My rating for “Pixels”: [usr 4 ]
[If you’re a fan of U2 or C.S. Lewis, please check out my new blog Stabs of Joy that explores dozens of Lewis books and U2 albums to answer one question: how do we find joy in the midst of extremely difficult circumstances?]
Note about my ratings, which only rate the movie’s film craft and entertainment value:
1 star = one of the worst movies ever made (the stuff of bad movie legends), and it usually (not always) has below 10% on Rotten Tomatoes
2-3 stars = a mostly bad movie that has a handful of nice moments; it usually falls between (but not always — as is the case with “Spy”) 10-30% on Rotten Tomatoes
4-6 stars = a decent movie with some flaws, overall. Four stars mean its flaws outweigh the good. Five stars mean equal good, equal bad. Six stars mean it’s a fairly good movie, with some great moments even, that outweigh a few flaws. A 4-6 star rating usually means it falls between 30-59% on Rotten Tomatoes (but not always).
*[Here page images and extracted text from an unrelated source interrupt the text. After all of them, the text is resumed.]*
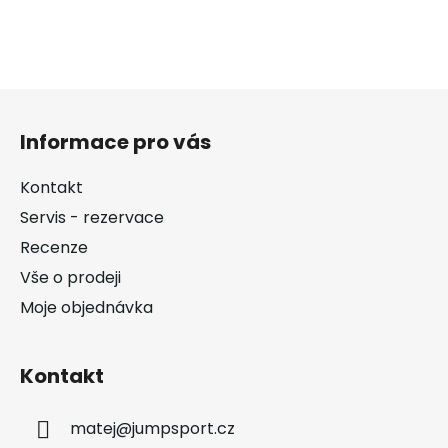
Z
á
Informace pro vás
p
a
Kontakt
t
Servis - rezervace
í
Recenze
Vše o prodeji
Moje objednávka
Kontakt
matej
@
jumpsport.cz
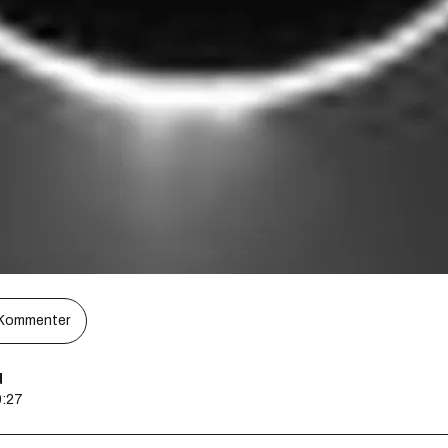
Kommenter
d
0:27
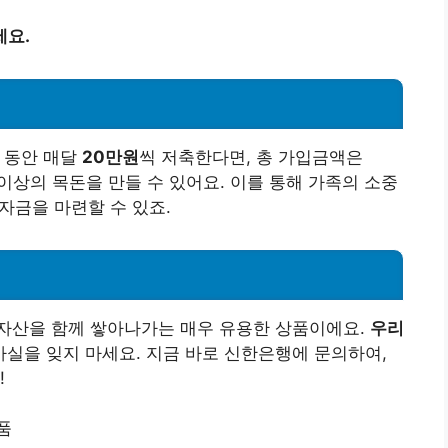
세요.
시
동안 매달
20만원
씩 저축한다면, 총 가입금액은
이상의 목돈을 만들 수 있어요. 이를 통해 가족의 소중
 자금을 마련할 수 있죠.
자산을 함께 쌓아나가는 매우 유용한 상품이에요.
우리
사실을 잊지 마세요. 지금 바로 신한은행에 문의하여,
!
품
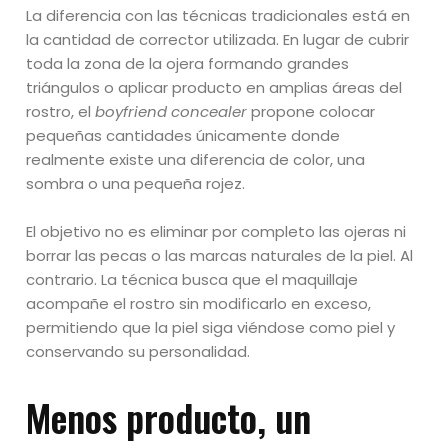
La diferencia con las técnicas tradicionales está en
la cantidad de corrector utilizada. En lugar de cubrir
toda la zona de la ojera formando grandes
triángulos o aplicar producto en amplias áreas del
rostro, el
boyfriend concealer
propone colocar
pequeñas cantidades únicamente donde
realmente existe una diferencia de color, una
sombra o una pequeña rojez.
El objetivo no es eliminar por completo las ojeras ni
borrar las pecas o las marcas naturales de la piel. Al
contrario. La técnica busca que el maquillaje
acompañe el rostro sin modificarlo en exceso,
permitiendo que la piel siga viéndose como piel y
conservando su personalidad.
Menos producto, un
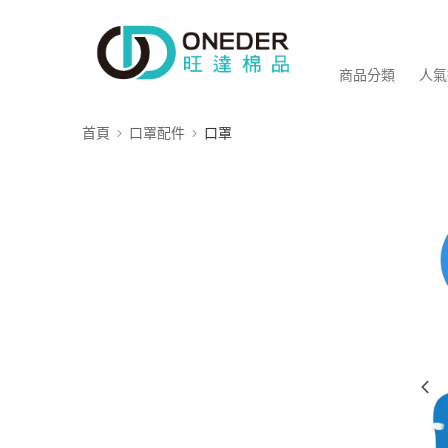
商品分類
人氣
首頁
口罩配件
口罩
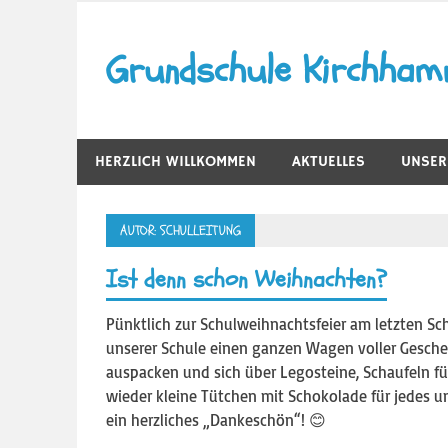
Zum
Inhalt
Grundschule Kirchha
springen
HERZLICH WILLKOMMEN
AKTUELLES
UNSER
AUTOR:
SCHULLEITUNG
Ist denn schon Weihnachten?
Pünktlich zur Schulweihnachtsfeier am letzten Sc
unserer Schule einen ganzen Wagen voller Geschen
auspacken und sich über Legosteine, Schaufeln fü
wieder kleine Tütchen mit Schokolade für jedes 
ein herzliches „Dankeschön“! 😊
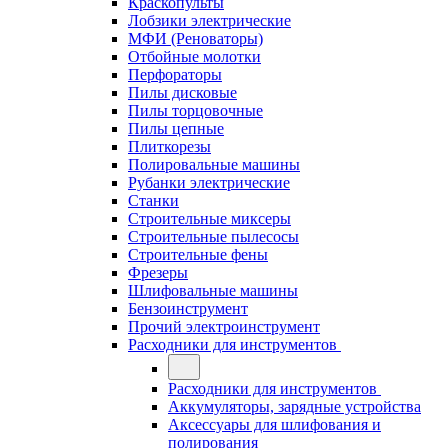
Краскопульты
Лобзики электрические
МФИ (Реноваторы)
Отбойные молотки
Перфораторы
Пилы дисковые
Пилы торцовочные
Пилы цепные
Плиткорезы
Полировальные машины
Рубанки электрические
Станки
Строительные миксеры
Строительные пылесосы
Строительные фены
Фрезеры
Шлифовальные машины
Бензоинструмент
Прочий электроинструмент
Расходники для инструментов
Расходники для инструментов
Аккумуляторы, зарядные устройства
Аксессуары для шлифования и
полирования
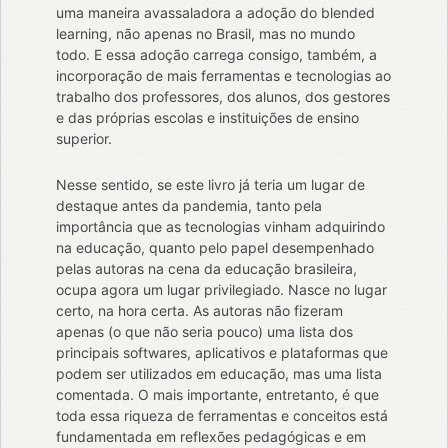
uma maneira avassaladora a adoção do blended
learning, não apenas no Brasil, mas no mundo
todo. E essa adoção carrega consigo, também, a
incorporação de mais ferramentas e tecnologias ao
trabalho dos professores, dos alunos, dos gestores
e das próprias escolas e instituições de ensino
superior.
Nesse sentido, se este livro já teria um lugar de
destaque antes da pandemia, tanto pela
importância que as tecnologias vinham adquirindo
na educação, quanto pelo papel desempenhado
pelas autoras na cena da educação brasileira,
ocupa agora um lugar privilegiado. Nasce no lugar
certo, na hora certa. As autoras não fizeram
apenas (o que não seria pouco) uma lista dos
principais softwares, aplicativos e plataformas que
podem ser utilizados em educação, mas uma lista
comentada. O mais importante, entretanto, é que
toda essa riqueza de ferramentas e conceitos está
fundamentada em reflexões pedagógicas e em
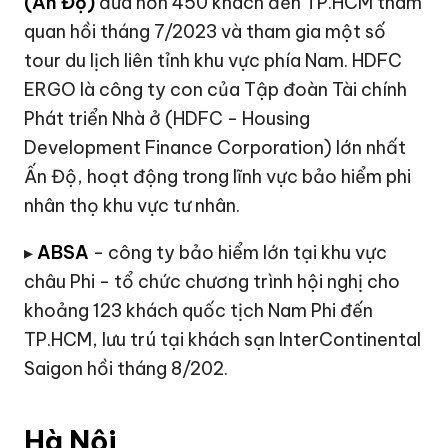
(Ấn Độ)
đưa hơn 450 khách đến TP.HCM tham
quan hồi tháng 7/2023 và tham gia một số
tour du lịch liên tỉnh khu vực phía Nam. HDFC
ERGO là công ty con của Tập đoàn Tài chính
Phát triển Nhà ở (HDFC - Housing
Development Finance Corporation) lớn nhất
Ấn Độ, hoạt động trong lĩnh vực bảo hiểm phi
nhân thọ khu vực tư nhân.
▸
ABSA
- công ty bảo hiểm lớn tại khu vực
châu Phi - tổ chức chương trình hội nghị cho
khoảng 123 khách quốc tịch Nam Phi đến
TP.HCM, lưu trú tại khách sạn InterContinental
Saigon hồi tháng 8/202.
Hà Nội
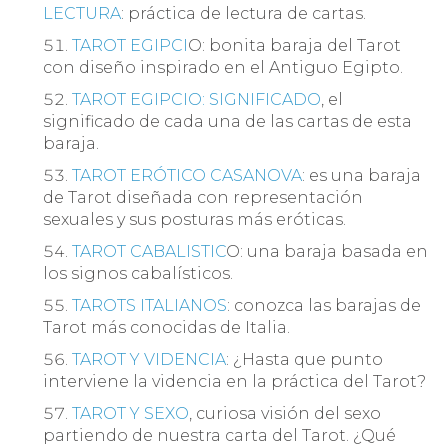
LECTURA
: práctica de lectura de cartas.
TAROT EGIPCI
O: bonita baraja del Tarot
con diseño inspirado en el Antiguo Egipto.
TAROT EGIPCIO: SIGNIFICADO
, el
significado de cada una de las cartas de esta
baraja.
TAROT ERÓTICO CASANOVA
: es una baraja
de Tarot diseñada con representación
sexuales y sus posturas más eróticas.
TAROT CABALISTIC
O: una baraja basada en
los signos cabalísticos.
TAROTS ITALIANOS
: conozca las barajas de
Tarot más conocidas de Italia.
TAROT Y VIDENCIA
: ¿Hasta que punto
interviene la videncia en la práctica del Tarot?
TAROT Y SEXO
, curiosa visión del sexo
partiendo de nuestra carta del Tarot. ¿Qué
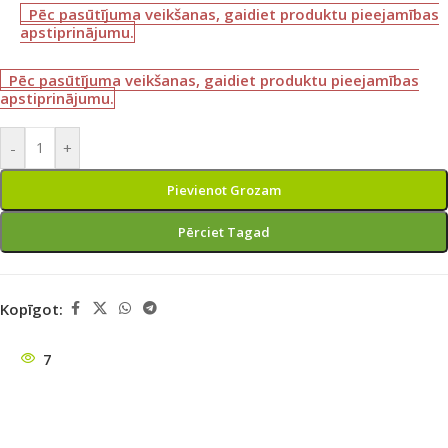
Pēc pasūtījuma veikšanas, gaidiet produktu pieejamības
apstiprinājumu.
Pēc pasūtījuma veikšanas, gaidiet produktu pieejamības
apstiprinājumu.
-
+
Pievienot Grozam
Pērciet Tagad
Kopīgot:
7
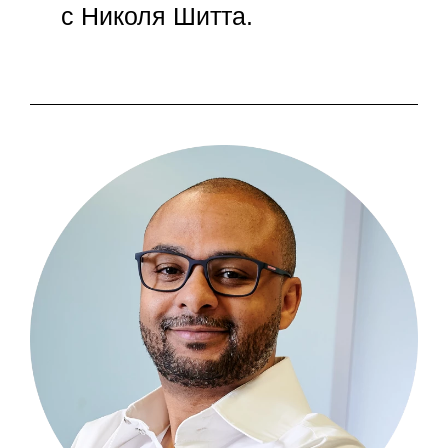
с Николя Шитта.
7-9 stars = a rare rating reserved only for the best movies of that year; and a film must have a Fresh Tomato rating (60% or higher) on Rotten Tomatoes to be given 7 stars or higher, with a few exceptions (if I strongly disagree with the critics).
10 stars = one of the best films of all time, right up there with the all-time greats (i.e. Casablanca, The African Queen, Gone With the Wind, Lawrence of Arabia, Star Wars Episode IV, Indiana Jones, etc.).